President Barack Obama signed a 27-month omnibus highway bill, Friday, July 6, that stipulates the U.S. Department of Transportation issue a rule mandating electronic onboard recorders.
Congress is wrapping up another bill that includes an amendment barring the use of DOT funds to implement the EOBR requirement. That bill, which will cover transportation spending for the fiscal year that begins Oct. 1, 2012, still faces a Senate vote. Read related story.
On June 29, Congress overwhelmingly approved the first omnibus highway bill since passing the last long-term authorization in 2009.
In addition to mandating electronic onboard recorders, it includes a “Jason’s Law” truck parking provision and other key points that affect trucking.
The omnibus bill provides $96 billion in discretionary spending for 2013-2017, subject to future appropriation actions, and continues funding transportation at its current level.
“Jason’s Law” is named for Jason Rivenburg, murdered in a 2009 robbery attempt while resting in his truck at an abandoned service station. It authorizes funding for new truck parking and requires the DOT keep an updated parking survey to evaluate parking supply and demand.
The legislation leaves fuel tax and truck size and limits unchanged. The federal fuel tax, last increased in 1993, has not been raised to keep pace with inflation or the increase in fuel-efficient vehicles. The federal fuel tax will remain at 24.4 cents per gallon for diesel and 18.40 cents for gas.
The bill also stipulates that:
The DOT secretary study the effects of truck size and weight on safety and infrastructure and compile a list of state truck size and weight laws.
The DOT plan a system that would automatically notify employers when there is a change in the status of employees’ driver’s license. The department must assess expanding the Commercial Driver’s License Information System and estimate fees an employer will be charged to offset operating costs.

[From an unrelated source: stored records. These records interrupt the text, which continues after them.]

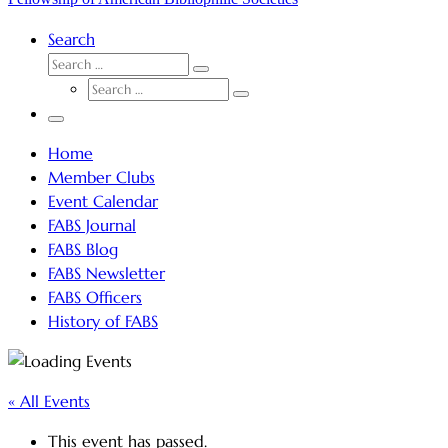
Search
SEARCH
Search
SEARCH
…
Search
…
Menu
Home
Member Clubs
Event Calendar
FABS Journal
FABS Blog
FABS Newsletter
FABS Officers
History of FABS
« All Events
This event has passed.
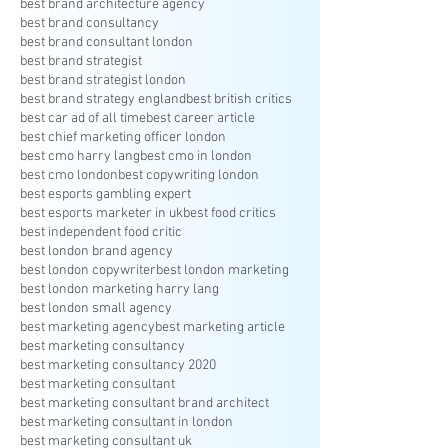
best brand architecture agency
best brand consultancy
best brand consultant london
best brand strategist
best brand strategist london
best brand strategy england
best british critics
best car ad of all time
best career article
best chief marketing officer london
best cmo harry lang
best cmo in london
best cmo london
best copywriting london
best esports gambling expert
best esports marketer in uk
best food critics
best independent food critic
best london brand agency
best london copywriter
best london marketing
best london marketing harry lang
best london small agency
best marketing agency
best marketing article
best marketing consultancy
best marketing consultancy 2020
best marketing consultant
best marketing consultant brand architect
best marketing consultant in london
best marketing consultant uk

• States report conviction of driving violations of a foreign commercial driver to the Federal Convictions and Withdrawal Database.
• The DOT create a national repository for alcohol and controlled substances driver testing.
• The department form a National Freight Strategic Plan.
• An hours of service exemption be allowed for farmers traveling within 150 air miles during planting and harvest seasons.
• The CDL process be streamlined for military personnel and veterans who have operated heavy trucks.
• The DOT analyze the necessity of crashworthiness standards, including evaluating the need for roof and pillar strength, air bags and frontal and back wall standards.